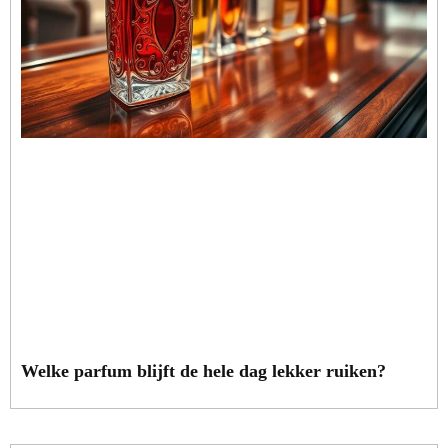
Welke parfum blijft de hele dag lekker ruiken?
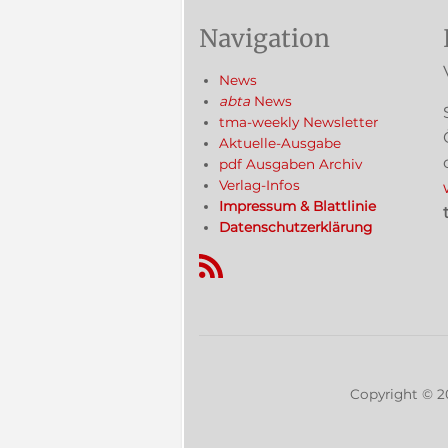
Navigation
News
abta
News
tma-weekly Newsletter
Aktuelle-Ausgabe
pdf Ausgaben Archiv
Verlag-Infos
Impressum & Blattlinie
Datenschutzerklärung
RSS-Feed
Copyright ©
2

────

Reproduce the entire listing exactly, except for any pictures it contains.

Welke parfum blijft de hele dag lekker ruiken?
Navigation
News
abta
News
tma-weekly Newsletter
Aktuelle-Ausgabe
pdf Ausgaben Archiv
Verlag-Infos
Impressum & Blattlinie
Datenschutzerklärung
RSS-Feed
Copyright ©
2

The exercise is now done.